# How cold is too cold?



## darjoe22 (Jan 2, 2013)

It is 15 degrees in New York. What do I need to do for my chickens to keep them safe? They have an enclosed area to sleep in but it's not heated. Does it need to be?


----------



## Kokoschicks (Sep 13, 2012)

nah your good! feathers are the best form of insulation!!! its negative 10 where i am and my chickens withstand-ed the night fine the past 2 nights!


----------



## kahiltna_flock (Sep 20, 2012)

Even up here in Alaska most don't heat their coops. We have weeks where we don't get above 0*f. I still worry too. My coop is insulated and they huddle. Haven't had any issues yet.


----------



## darjoe22 (Jan 2, 2013)

Thanks for your advise. I'm a new "chicken mother" so I'm just worried about them. I did find that on the coldest days they tended to stay inside the enclosed area more do I guess they know what they're doing


----------



## Energyvet (Jul 25, 2012)

It's 20 in NJ this morning. Dry cold. Thankfully not a lot of wind. But birds still want to be outside. So I let them. My polish just started laying again after a long vacation since Oct. So 3 eggs a day now.


----------



## kahiltna_flock (Sep 20, 2012)

-20 here this morning. I think I am going to keep them in and hope it gets a bit warmer out there. Brrrrrrr


----------



## Energyvet (Jul 25, 2012)

Well tonight my polish decided to roost where it's warm. I put the silkie in the coop with her as he's her sleeping buddy. Good for them! First dibs on the mash and water in the morning.


----------

### Data shown

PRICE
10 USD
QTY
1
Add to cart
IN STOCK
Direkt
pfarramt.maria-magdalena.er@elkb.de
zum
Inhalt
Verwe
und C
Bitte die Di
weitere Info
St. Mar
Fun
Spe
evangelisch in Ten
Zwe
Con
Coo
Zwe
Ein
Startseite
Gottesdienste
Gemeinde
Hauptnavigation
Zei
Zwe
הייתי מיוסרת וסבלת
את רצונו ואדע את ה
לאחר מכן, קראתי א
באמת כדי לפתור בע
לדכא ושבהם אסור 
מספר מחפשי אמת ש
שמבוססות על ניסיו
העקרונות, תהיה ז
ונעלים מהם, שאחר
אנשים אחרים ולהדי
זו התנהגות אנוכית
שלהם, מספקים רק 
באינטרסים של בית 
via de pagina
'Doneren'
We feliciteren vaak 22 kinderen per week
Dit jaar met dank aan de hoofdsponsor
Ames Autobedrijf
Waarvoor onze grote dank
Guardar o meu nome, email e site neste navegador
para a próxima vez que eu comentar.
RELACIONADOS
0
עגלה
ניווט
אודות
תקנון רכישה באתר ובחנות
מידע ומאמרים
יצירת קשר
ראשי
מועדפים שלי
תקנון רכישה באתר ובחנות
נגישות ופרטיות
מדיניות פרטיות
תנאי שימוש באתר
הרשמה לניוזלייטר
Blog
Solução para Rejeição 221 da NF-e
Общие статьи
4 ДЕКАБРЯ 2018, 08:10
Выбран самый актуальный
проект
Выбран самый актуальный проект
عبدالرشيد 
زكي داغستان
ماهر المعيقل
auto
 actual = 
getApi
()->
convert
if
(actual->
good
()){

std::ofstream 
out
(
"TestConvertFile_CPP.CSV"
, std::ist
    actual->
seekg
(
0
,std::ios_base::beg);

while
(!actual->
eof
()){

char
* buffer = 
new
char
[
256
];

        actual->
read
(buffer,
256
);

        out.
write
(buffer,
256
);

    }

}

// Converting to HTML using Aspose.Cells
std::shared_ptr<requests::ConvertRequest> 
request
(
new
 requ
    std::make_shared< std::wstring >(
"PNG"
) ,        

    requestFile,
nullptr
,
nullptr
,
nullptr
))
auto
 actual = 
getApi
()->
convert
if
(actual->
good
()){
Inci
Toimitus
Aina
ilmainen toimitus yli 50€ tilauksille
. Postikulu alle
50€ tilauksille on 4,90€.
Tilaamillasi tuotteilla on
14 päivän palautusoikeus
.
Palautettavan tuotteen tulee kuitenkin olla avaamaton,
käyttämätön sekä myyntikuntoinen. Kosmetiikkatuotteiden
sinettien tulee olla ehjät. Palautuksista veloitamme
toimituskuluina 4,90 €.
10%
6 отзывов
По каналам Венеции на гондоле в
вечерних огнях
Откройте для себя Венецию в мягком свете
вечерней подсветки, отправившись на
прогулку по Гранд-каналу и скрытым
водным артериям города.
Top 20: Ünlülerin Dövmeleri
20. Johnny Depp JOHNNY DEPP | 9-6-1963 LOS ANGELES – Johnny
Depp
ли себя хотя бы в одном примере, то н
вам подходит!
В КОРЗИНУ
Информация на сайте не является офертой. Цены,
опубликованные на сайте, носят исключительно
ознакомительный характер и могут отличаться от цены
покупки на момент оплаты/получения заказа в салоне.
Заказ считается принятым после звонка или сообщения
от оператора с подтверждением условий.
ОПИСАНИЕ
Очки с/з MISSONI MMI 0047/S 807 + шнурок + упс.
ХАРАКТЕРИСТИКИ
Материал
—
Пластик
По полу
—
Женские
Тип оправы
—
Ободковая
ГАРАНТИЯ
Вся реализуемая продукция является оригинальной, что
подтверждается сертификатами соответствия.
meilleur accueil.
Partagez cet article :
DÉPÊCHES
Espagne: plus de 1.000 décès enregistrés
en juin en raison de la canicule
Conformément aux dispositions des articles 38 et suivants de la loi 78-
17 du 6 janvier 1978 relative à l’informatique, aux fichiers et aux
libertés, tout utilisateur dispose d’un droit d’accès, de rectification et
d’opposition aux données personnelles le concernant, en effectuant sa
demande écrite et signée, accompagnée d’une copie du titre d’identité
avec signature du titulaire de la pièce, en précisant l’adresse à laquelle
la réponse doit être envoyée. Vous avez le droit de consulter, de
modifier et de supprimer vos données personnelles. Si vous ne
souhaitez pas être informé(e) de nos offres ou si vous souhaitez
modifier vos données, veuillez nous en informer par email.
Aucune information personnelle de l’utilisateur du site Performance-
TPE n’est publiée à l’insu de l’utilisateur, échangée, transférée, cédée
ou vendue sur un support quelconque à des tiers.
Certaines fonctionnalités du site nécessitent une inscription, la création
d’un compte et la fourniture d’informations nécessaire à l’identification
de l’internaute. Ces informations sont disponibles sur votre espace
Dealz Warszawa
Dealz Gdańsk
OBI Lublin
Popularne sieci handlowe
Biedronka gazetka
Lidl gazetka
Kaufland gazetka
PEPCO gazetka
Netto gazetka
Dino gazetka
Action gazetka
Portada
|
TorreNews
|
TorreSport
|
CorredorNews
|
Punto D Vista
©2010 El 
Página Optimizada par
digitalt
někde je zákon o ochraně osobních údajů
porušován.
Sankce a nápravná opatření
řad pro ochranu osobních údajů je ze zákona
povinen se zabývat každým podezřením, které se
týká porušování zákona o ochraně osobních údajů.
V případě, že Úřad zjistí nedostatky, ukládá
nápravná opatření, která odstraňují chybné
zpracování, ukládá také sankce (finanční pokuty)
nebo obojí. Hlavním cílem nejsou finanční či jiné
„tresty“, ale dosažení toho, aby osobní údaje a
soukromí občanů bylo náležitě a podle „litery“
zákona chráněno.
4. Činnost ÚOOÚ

### What to do
**A)** In the thread about keeping chickens in the cold, what does Kokoschicks call the best form of insulation?
**B)** List every place the chicken thread names.
**C)** From the chicken thread, output the passage that starts with the words "Well tonight my" and ends with "in the morning.".

### Exercise results
**A)** Feathers

**B)** New York, Alaska, NJ

**C)**
Well tonight my polish decided to roost where it's warm. I put the silkie in the coop with her as he's her sleeping buddy. Good for them! First dibs on the mash and water in the morning.